I complete my exam without finding anything else and go to look for Kate to ask her to give him a shot of epinephrine while I check the next patient.
Arnett cries at the shot, and cries again when I come back to listen to him after I’ve seen another patient. “He sounds clearer,” I tell his mother, “But this medicine will only help him for a little while. I want to give him a long-acting shot so that his improvement will last longer. Okay? I’ll also give you a prescription for some medicine that he can take by mouth at home; he’s probably had it before. Does ephedrine sound familiar?”
“Do I have to buy that medicine?”
“Yes. You can get it either at the emergency room pharmacy or elsewhere.”
“I don’t gets paid till after New Year’s. Can you give me some?”
“I’m sorry, but we don’t have any samples to give out. It’s really important for Arnett to take his medicine.”

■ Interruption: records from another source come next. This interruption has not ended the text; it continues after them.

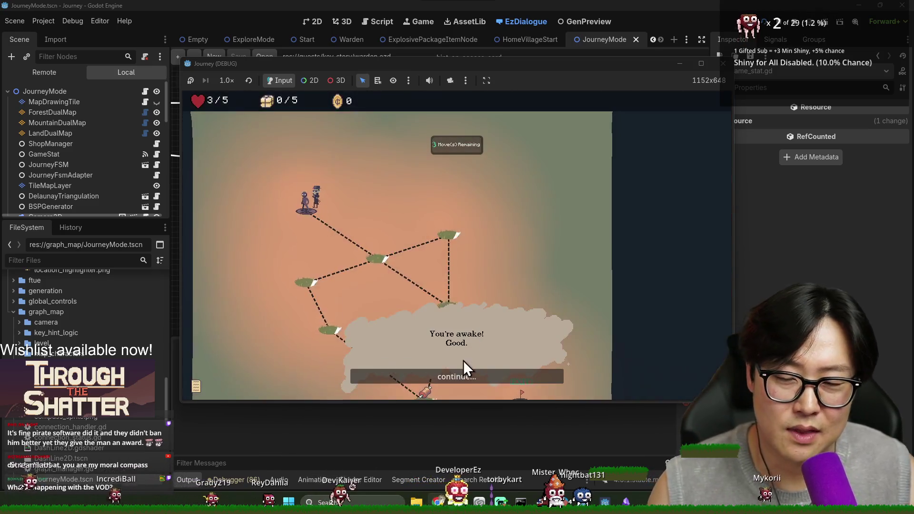
{"action": "left_click", "coordinate": [469, 376]}
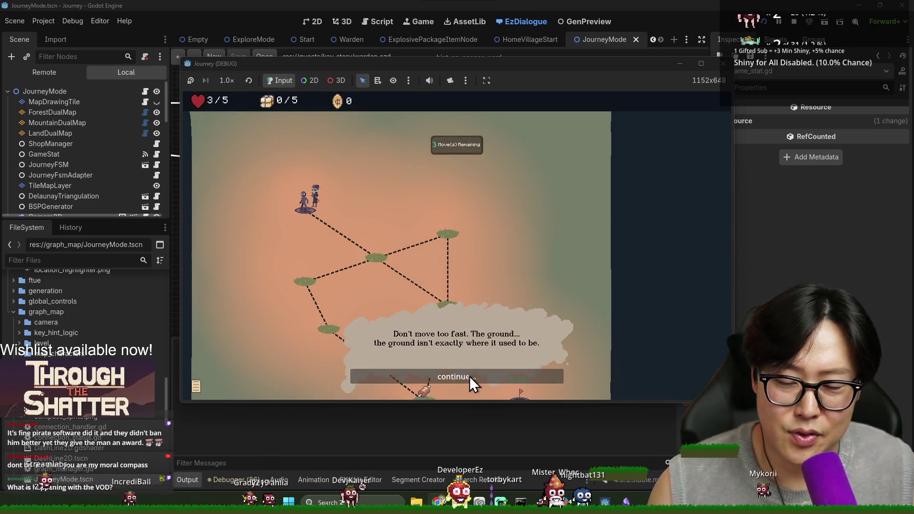
{"action": "left_click", "coordinate": [466, 376]}
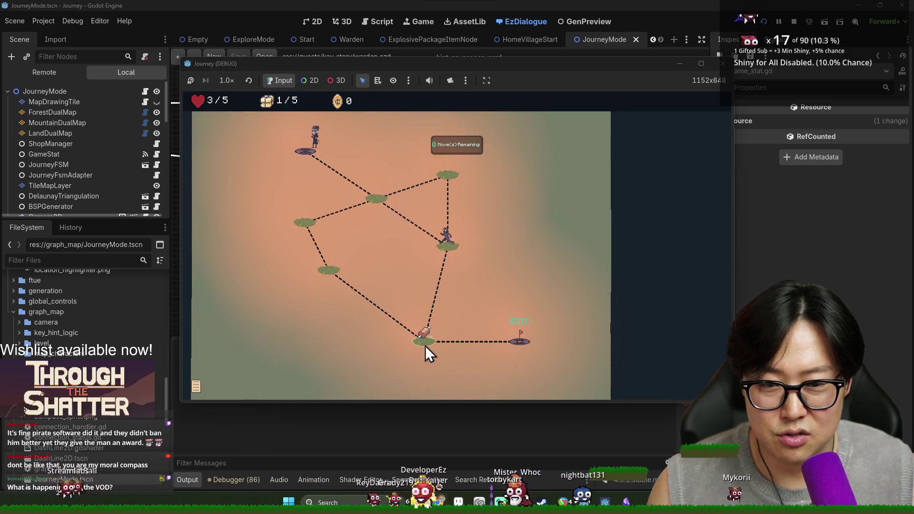
{"action": "left_click", "coordinate": [425, 346]}
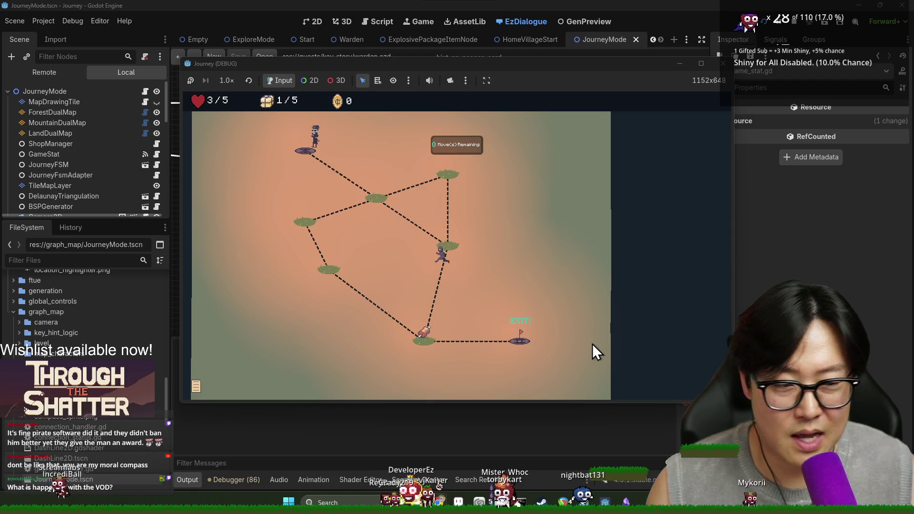
{"action": "left_click", "coordinate": [518, 342]}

“Yeah, I knows that. But I just don’t have the money.”
“Maybe one of your family or friends can loan it to you till payday?”
“Well, give him the shot. I’ll see what I can do. I knows he needs it.” Arnett cries again as the nurse comes back bearing another syringe and needle.
Mother and son leave with the prescription. Hope she gets it filled. Could save return visits if we gave out free meds. Ephedrine’s pretty cheap.
A steady stream of patients keeps us on our feet all afternoon. There’s a lull at six, and Cliff and I alternate going to dinner—canned ham and canned sweet potatoes with canned pineapple for dessert–tonight the kitchen staff is also down to an unlucky few and they want out early. Things stay quiet till 7:30, and then we have a flurry of visits till 9:45. Since Saturday is the Night Float’s night off, and it’s a holiday, Cliff and I have been assigned to split the Float duties. We flip for it, and he takes the first half of the night, and I the second. I head upstairs to shower. Three AM will be here before I know it.
I call Karen before going to bed. “Happy New Year’s Eve, Baby. I love you.”
“Thanks for calling. I love you too–don’t you go celebrating without me. I’m going to watch TV and see the ball drop at Times Square and then go to bed. See you next year.”
I hang up, and then, just before I fall asleep . . .
“Hello Bob. I took a peek to make sure you weren’t asleep. I wanted to wish you Happy New Year before midnight.”
“Hi Sal, I thought about calling, but I didn’t want to take the chance of waking you. Thank you for calling me, and a very Happy New Year to you too.”